◆ **WORK TO COMPLETE**
1 – In the childbirth references text, how many women were the subjects of the Rossi and Lindell study?
2 – In the childbirth references text, begin at the words "Variables: Second stage" and stop after "in cephalic presentation.". Give that part again, swapping "low-risk pregnancy" for "healthy pregnancy".
3 – Say whether each statement agrees with the childbirth references text, and quote the words that decide it.
(a) The nurse-midwives were told to give specific instruction on pushing during the second stage of labor.
(b) Freedom of position has shown no adverse outcomes.
(c) In Western civilizations, the upright position is most often used for labor and birth.
(EXTRACTED TEXT begins)
The Mother-Friendly Childbirth Initiative
References for Mother-Friendly Childbirth Initiative Step 4:
Freedom to Walk and Assume Positions of Choice in Labor
(Links are to abstracts of the papers below)
- Rossi, M., Lindell, S. (1986).Maternal positions and pushing techniques in a non-prescriptive environment. Journal of Obstetric, Gynecological and Neonatal Nursing (15), 203-208.
- Albers, L., Anderson, D., Cragin, L., Daniels, S., Hunter, C., Sedler, K., & Dusty, T., (1997). The relationship of ambulation in labor to operative delivery. The Journal of Nurse-Midwifery 42(1), 4-8.
Summary/Commentary
Given the opportunity, healthy women with healthy babies should have the freedom to walk about and assume any desired position during labor and birth. Ambulation is shown to be associated with fewer operative procedures. Freedom of position has shown no adverse outcomes.
Abstracts:
- Rossi, M., Lindell, S. (1986). Maternal positions and pushing techniques in a non-prescriptive environment. Journal of Obstetric, Gynecological and Neonatal Nursing (15), 203-208.
Premise: Low risk women should be given choice in selecting their birthing positions in second stage labor.
Research Questions:
1) In a nonprescriptive environment, what birthing positions do women assume?
2) In a nonprescriptive environment, what pushing methods do birthing women employ?
3) In a nonprescriptive environment, what are the birth outcomes?
Background: The majority of infants worldwide are born with mothers in an upright position. In contrast, the recumbent position is most often used for labor and birth in Western civilizations.
Variables: Second stage labor pushing positions, pushing techniques, and breathing techniques.
Subjects: 50 women, primarily Caucasian at twenty-eight to forty weeks' gestation with low-risk pregnancy and fetus in cephalic presentation.
Data Collection: Prior to the onset of the second stage of labor, a birth observer was positioned in a room to observe and record birthing positions and breathing techniques, and to identify the director of the events. The nurse-midwife care-providers were under direction to not give any specific instruction or intervention in the positions, breathing, or pushing of the second stage of labor.
(EXTRACTED TEXT ends)
(GIVEN DATA begins)
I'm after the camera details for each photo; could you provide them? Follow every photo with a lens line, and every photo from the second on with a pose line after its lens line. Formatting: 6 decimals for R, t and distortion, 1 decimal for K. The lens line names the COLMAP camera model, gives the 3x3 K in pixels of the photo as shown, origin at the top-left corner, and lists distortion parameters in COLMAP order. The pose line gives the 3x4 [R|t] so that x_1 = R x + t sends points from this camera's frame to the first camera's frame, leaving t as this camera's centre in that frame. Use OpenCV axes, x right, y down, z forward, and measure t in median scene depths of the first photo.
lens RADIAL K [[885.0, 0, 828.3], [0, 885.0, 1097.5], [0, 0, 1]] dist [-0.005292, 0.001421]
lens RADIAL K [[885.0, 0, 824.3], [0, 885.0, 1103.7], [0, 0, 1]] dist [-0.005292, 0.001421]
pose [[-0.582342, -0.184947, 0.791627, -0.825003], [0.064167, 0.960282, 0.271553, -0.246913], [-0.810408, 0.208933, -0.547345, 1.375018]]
(GIVEN DATA ends)
◆ **RESPONSES BY TASK**
1 – 50 women.

2 –
Variables: Second stage labor pushing positions, pushing techniques, and breathing techniques.
Subjects: 50 women, primarily Caucasian at twenty-eight to forty weeks' gestation with healthy pregnancy and fetus in cephalic presentation.

3 –
(a) No: "The nurse-midwife care-providers were under direction to not give any specific instruction or intervention in the positions, breathing, or pushing of the second stage of labor."
(b) Yes: "Freedom of position has shown no adverse outcomes."
(c) No: "In contrast, the recumbent position is most often used for labor and birth in Western civilizations."